Subject scope and purpose

In addition to considering the relationships between terms, another determining factor of what constitutes a single taxonomy is the subject area scope. One taxonomy is for one subject area, although that subject area could be very broad, especially if the taxonomy’s purpose is to support indexing of the topics in a daily national newspaper. More often, a taxonomy is more limited in scope, such as just technology topics or health topics.

Related to subject scope is how the taxonomy will be used in both indexing/tagging and retrieval. Generally, a single taxonomy is utilized in a single indexing/tagging method and with its own indexing policy. Policy, comprising both editorial style for terms and indexing rules, is often a defining factor for a single taxonomy. Different taxonomies will have different policies. For the end-user, a retrieval function is served by a single taxonomy, such as supporting a search function or providing a set of browse categories. If you want to enable multiple unrelated methods of retrieval (such as type-ahead for the search box, dynamic filtering facets, and a navigational browse), then you will need to create separate taxonomies for each. At a former employer I built taxonomies for SharePoint, and it turned out that I had to build three completely separate taxonomies: (1) the consistently labeled hierarchy of libraries and folders, (2) terms and their variants to support search with a third-party auto-classification tool, and (3) controlled vocabularies of terms for consistent tagging and metadata management of uploaded documents.
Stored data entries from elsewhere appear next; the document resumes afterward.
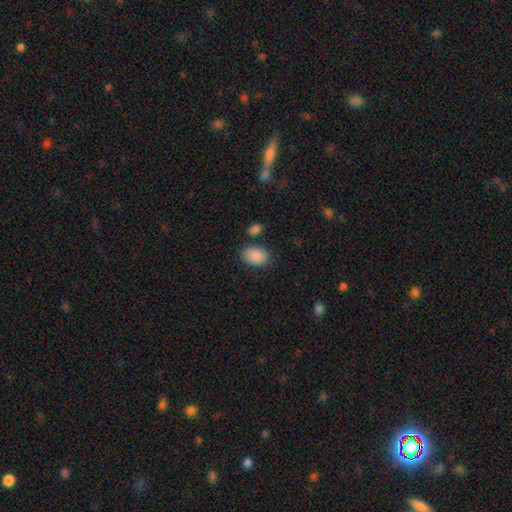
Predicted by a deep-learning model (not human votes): Smooth or featured? smooth (89%)
How rounded? in between (84%)
Merging? none (76%)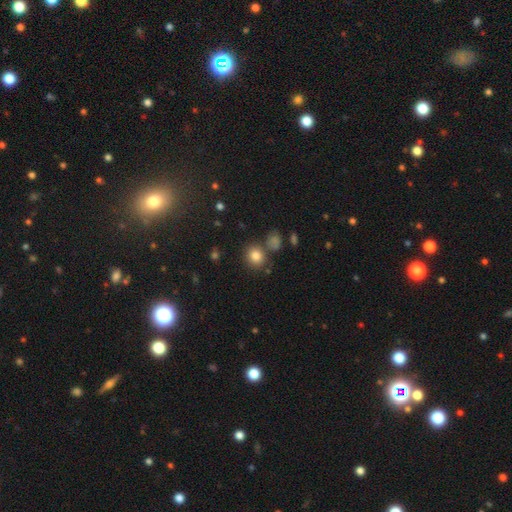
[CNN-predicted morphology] A smooth galaxy with no disk features (82%) that is round (80%). Merging: none (74%).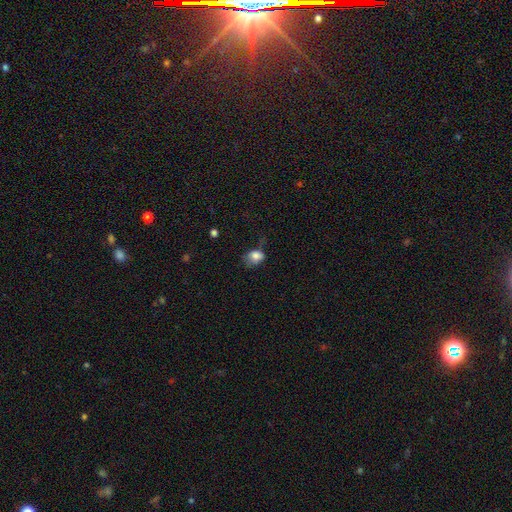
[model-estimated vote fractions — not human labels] A smooth galaxy with no disk features (77%) that is in between round and cigar-shaped (61%). Merging: minor disturbance (36%).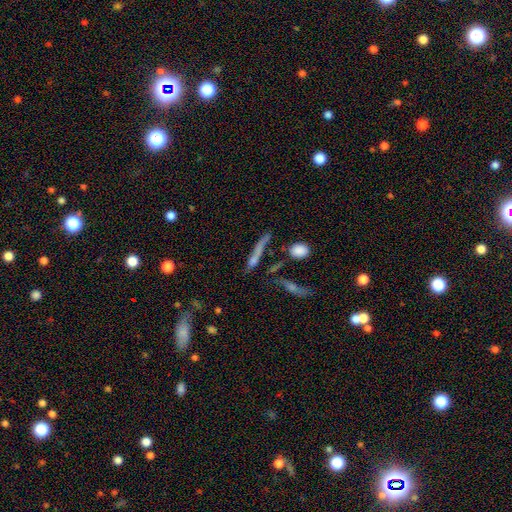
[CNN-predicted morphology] The model was most divided on "smooth or featured": smooth: 49%, featured or disk: 37%, star or artifact: 14%. More confident: merging — none (52%).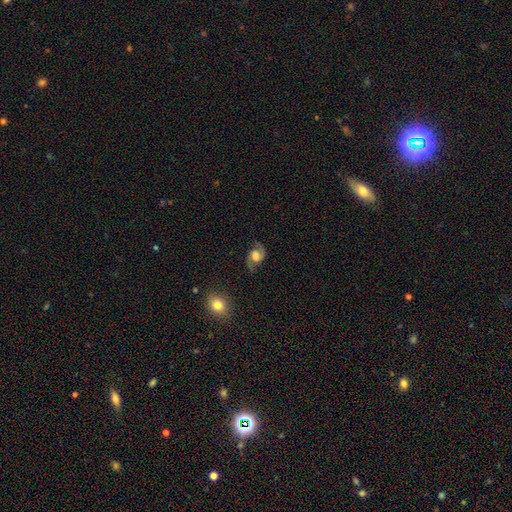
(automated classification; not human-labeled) smooth-or-featured: featured or disk: 77% | smooth: 16% | star or artifact: 8%
  disk-edge-on: no: 97% | yes: 3%
    bar: no: 53% | weak: 38% | strong: 9%
    has-spiral-arms: yes: 95% | no: 5%
      spiral-winding: medium: 47% | loose: 39% | tight: 14%
      spiral-arm-count: 2: 93% | can't tell: 3% | 1: 2% | 3: 1% | 4: 1% | more than 4: 1%
    bulge-size: moderate: 42% | large: 36% | small: 12% | none: 7% | dominant: 4%
  merging: none: 78% | minor disturbance: 15% | major disturbance: 6% | merger: 1%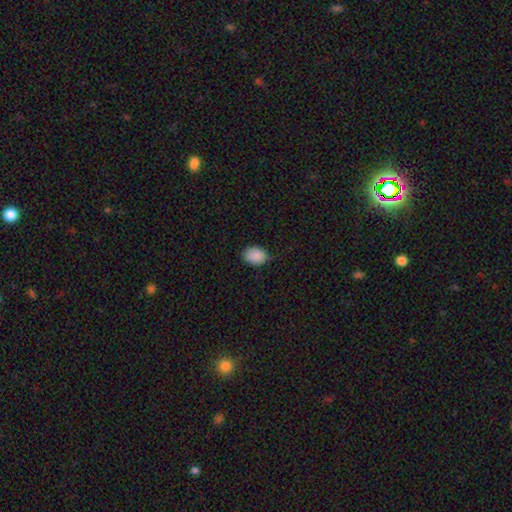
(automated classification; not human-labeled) Q: Smooth or featured?
A: smooth (88%); runner-up: star or artifact (8%)
Q: How rounded?
A: in between (65%); runner-up: round (34%)
Q: Merging?
A: none (72%); runner-up: minor disturbance (23%)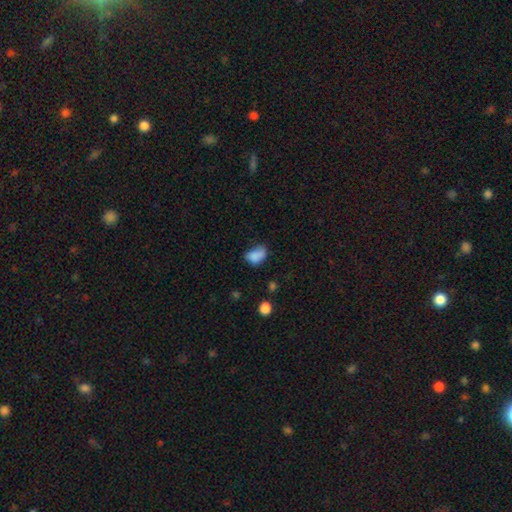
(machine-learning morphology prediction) Overall: smooth (81%). How rounded: in between (83%). Merging: none (41%; minor disturbance 38%).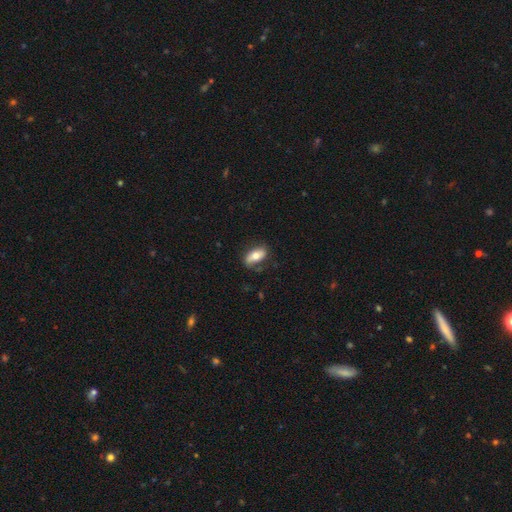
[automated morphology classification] Smooth or featured? smooth (66%)
How rounded? in between (86%)
Merging? none (72%)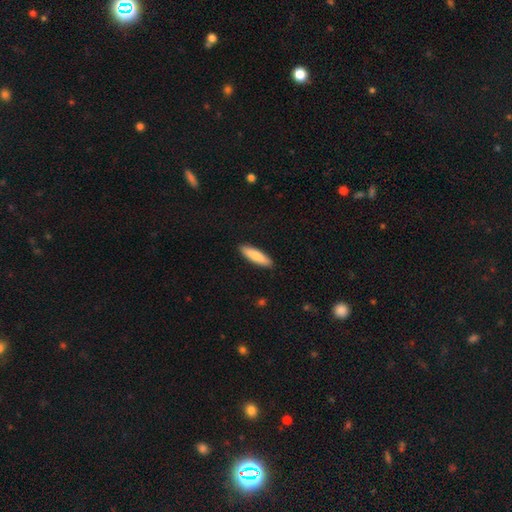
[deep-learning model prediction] A smooth galaxy with no disk features (82%) that is cigar-shaped (67%). Merging: none (91%).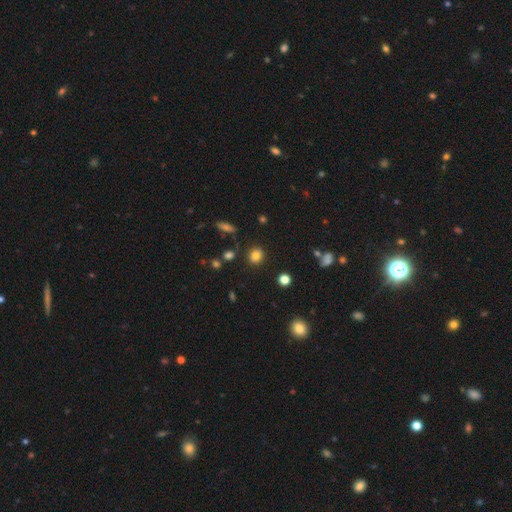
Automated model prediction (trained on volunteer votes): Smooth or featured?
  - smooth: 82% *
  - star or artifact: 12%
  - featured or disk: 6%
How rounded?
  - round: 80% *
  - in between: 19%
  - cigar-shaped: 1%
Merging?
  - none: 87% *
  - minor disturbance: 8%
  - merger: 3%
  - major disturbance: 3%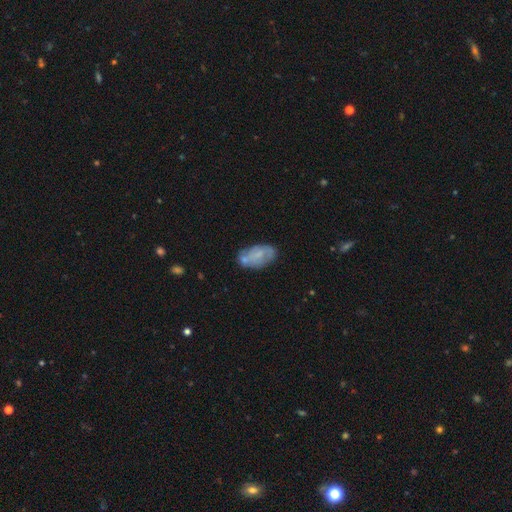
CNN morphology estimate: Smooth or featured: smooth — 47% (featured or disk — 46%)
Merging: none — 59% (minor disturbance — 23%)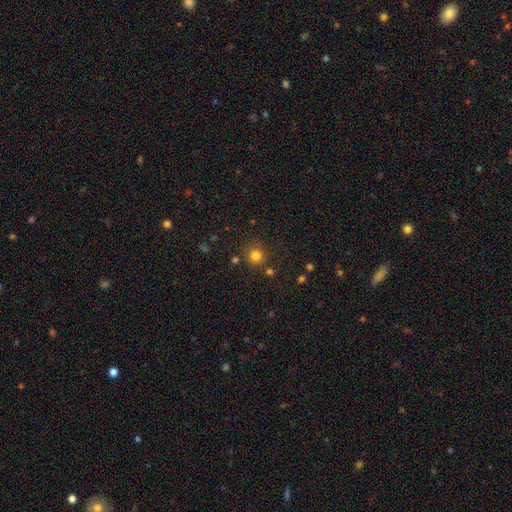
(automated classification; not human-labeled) The model was most divided on "smooth or featured": smooth: 78%, star or artifact: 16%, featured or disk: 6%. More confident: how rounded — round (93%); merging — none (82%).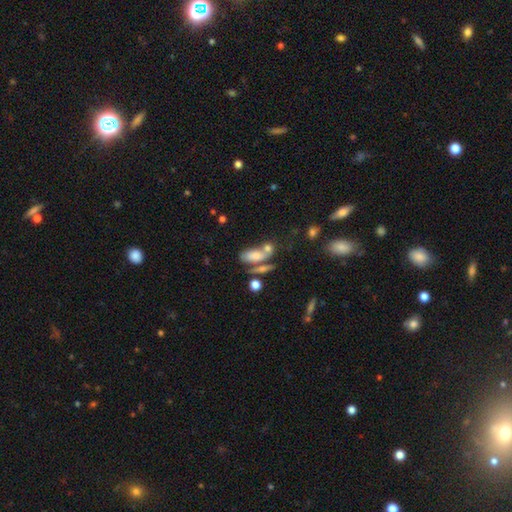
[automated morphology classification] This is likely a smooth galaxy (65%). How rounded: likely in between (76%). Merging: marginally merger (42%).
There is also the question of whether the content to be accessed by the taxonomy is together in one set or separated out for different purposes or different audiences. A taxonomy should be designed to suit its own content. This was the case in a current project I am working on. There are two distinct sets of content available on a web site. The content sets have many similarities, so could be browsed via the same one hierarchical taxonomy, but they are for potentially different audiences. If the content set were to remain separate, we would have created two separate taxonomies, each customized to best suit its own set of content. But the site owners decided that the two sets of content would be presented together, “blended,” to cross-sell content, in addition to standing on their own elsewhere on the site. Thus, a single taxonomy was the chosen option. The use of two content categories for terms within the taxonomy will enable the additional, separate content set option.

Conclusions


In sum, a single taxonomy:

  • Has standard relationships (BT/NT, RT, USE/UF) confined within it. Cross-taxonomy links, if any, are of non-standard types.
  • Has a defined, restricted subject scope.
  • Has its own indexing/tagging policy.
  • Could function in isolation, unlike a single facet (although may be supplemented by other controlled vocabularies/metadata).
  • Has its own implementation, function, and purpose (although taxonomies can be reused and repurposed).

It’s important for a taxonomist to determine what constitutes a single taxonomy versus multiple taxonomies, not so much for communicating with stakeholders, but rather to plan the initial design of the taxonomy within a taxonomy management tool. Taxonomy/thesaurus software allows for the designation of one or more taxonomies/thesauri that may be linked to each other or not. The use of multiple so-called files, thesauri, vocabularies, objects, classes, categories, etc. are different ways that the various software tools allow the taxonomist to control the divisions between and within taxonomies.